3.30.2011

The Good, the bad, the ugly

The Good
  • Friday Night Lights. I want to be Tammy Taylor when I grow up.
  • Tax refunds
  • Having a dad like mine.
  • A 101 update coming soonish

The Bad
  • There's a lot of hard, hard stuff going on with my family right now and I'm not sure how it's all going to play out. ...and I'm scared
  • Eating too much. Repeatedly.


The Ugly
  • Watching a few friends' marriages fall apart while being able to do nothing about it is awful. Why can't people just choose to love and support each other? Why can't we all mean the things we say. Really mean them....not just "in the moment" mean them. Mean them and then back it up with our actions? If you go into relationships knowing that, as my friend David would say, "The ones you love will hurt you the most, not because they expect too much, they just know where to push." ... then well, shouldn't that help? Knowing that a hard rain's gonna fall sometimes? I dunno. I'm beginning to think it's impossible... though I know nothing is impossible with God... it still hurts to know that we are completely and utterly incapable of really loving each other. My human nature wants to be capable. My human nature wants to be able to do it without help... but I can't. I'd run every time if I could. My heart is breaking for my friends.... and I am selfishly afraid that that same fate awaits me if I ever get married.. because I'm not so certain that I am chooseable.... or if any of us really are.

3.27.2011

There's no place like home.

To sum it up:

There was bowling, walking, exploring, dancing, hiking, running, laughing, crying, driving, flying, waiting, not enough sleeping, catching, throwing, riding, teasing, lying, losing, winning, pretending, ignoring, friending, hiding, enjoying and dreaming.

And eating, eating, eating.

I stuffed myself on beignets and café au lait, and muffaletas, and gumbo, and pralines, and crawfish etouffe, and King Cake!, and Amy’s ice cream, and Austin Gelato, and Whataburger and In n' Out, and Kirby lane, and rabbit, and homemade bread, and homeade pasta, and corned beef and cabbage, and Ghiradelli chocolate, and fro-yo trips galore!

The Wine and Coffee flowed.

One month, nine states and 3 trips to the ocean.
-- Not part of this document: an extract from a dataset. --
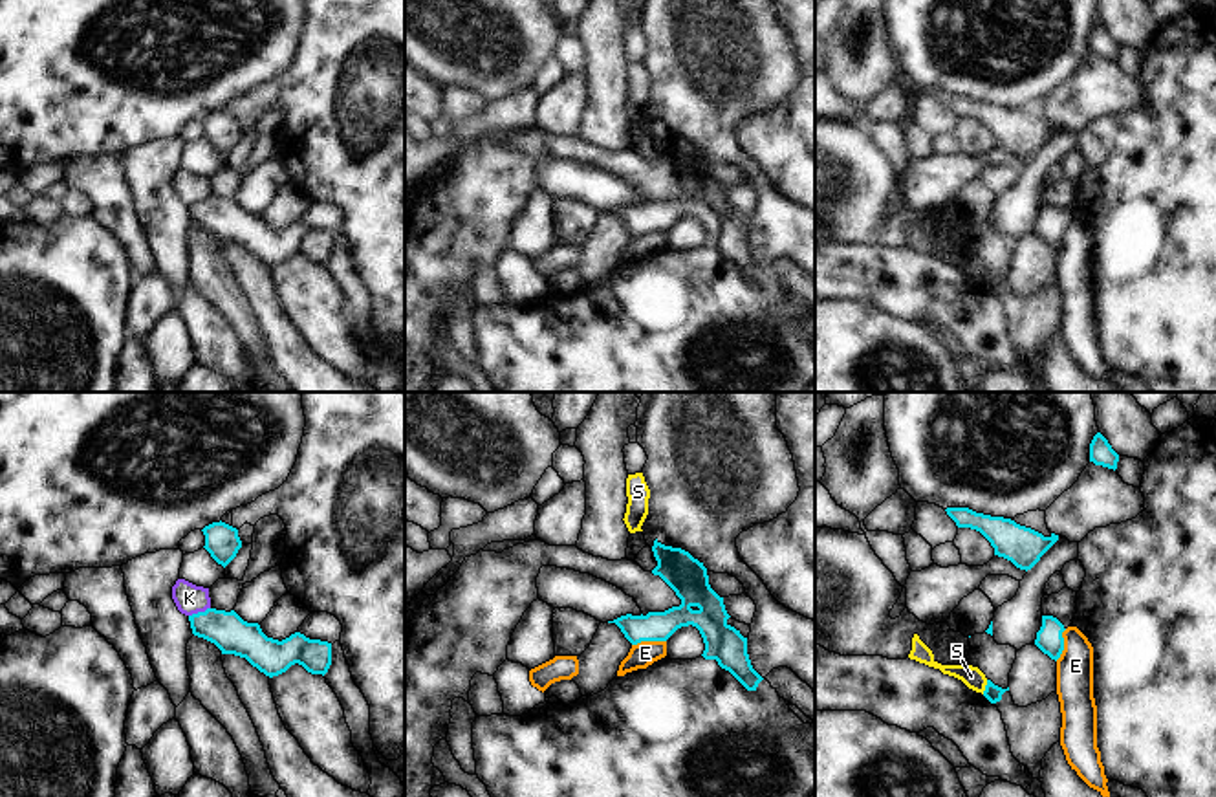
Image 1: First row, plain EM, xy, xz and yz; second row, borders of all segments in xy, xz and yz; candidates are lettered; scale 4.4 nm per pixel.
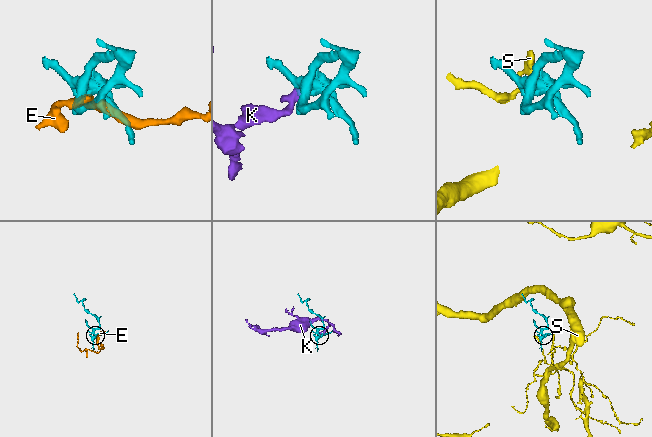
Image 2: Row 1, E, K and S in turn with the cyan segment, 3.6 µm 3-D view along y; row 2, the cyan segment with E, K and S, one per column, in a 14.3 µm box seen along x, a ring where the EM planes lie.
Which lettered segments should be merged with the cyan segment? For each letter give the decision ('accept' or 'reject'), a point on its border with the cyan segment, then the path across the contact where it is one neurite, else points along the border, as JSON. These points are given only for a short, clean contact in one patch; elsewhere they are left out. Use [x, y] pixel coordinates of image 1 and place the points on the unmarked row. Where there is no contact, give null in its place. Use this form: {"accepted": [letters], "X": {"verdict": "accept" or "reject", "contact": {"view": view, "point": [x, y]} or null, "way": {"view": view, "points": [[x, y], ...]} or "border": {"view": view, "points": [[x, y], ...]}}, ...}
{"accepted": [], "E": {"verdict": "reject", "contact": {"view": "xz", "point": [649, 229]}, "border": {"view": "xz", "points": [[665, 229], [641, 229], [632, 235]]}}, "K": {"verdict": "reject", "contact": {"view": "xy", "point": [198, 202]}, "border": {"view": "xy", "points": [[209, 196], [189, 206]]}}, "S": {"verdict": "reject", "contact": {"view": "yz", "point": [986, 277]}, "border": {"view": "yz", "points": [[988, 270], [982, 283]]}}}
.... and I still missed home.


"...wherever you wander, there's no place like home."

3.14.2011

Sit down. Take a nap.

"..oh I know whatcha thinking. But God never abandoned you, Firefly. He was holding you through all the pain and unfairness that found it's way to you, and He made you stronger through it! And as much as it pained you, I'd wager it cut the good Lord's heart a great deal more... Firefly, God was watchin! and He's still watchin! Sometimes He puts us on these journeys.. journey's that feel like mountains, mountains that are just too big for one soul to bear. And the truth is, they is! They is far too big to bare alone! But the good Lord goes before you, Firefly. And when you get weary, you don't have to look at the mountain and waste time worryin about how long it'll take to cross over, or fret over how you don't have the strength. No child, sometimes the good Lord just wants us to sit down and take a nap, or have a picnic, right there on the mountain! To take a minute and look out and see how far we've come. To rest, Janie. You need to rest. And before you lay your head down on that pillow tonight child, you take a moment to see just how far you've come. and I think you'll be surprised."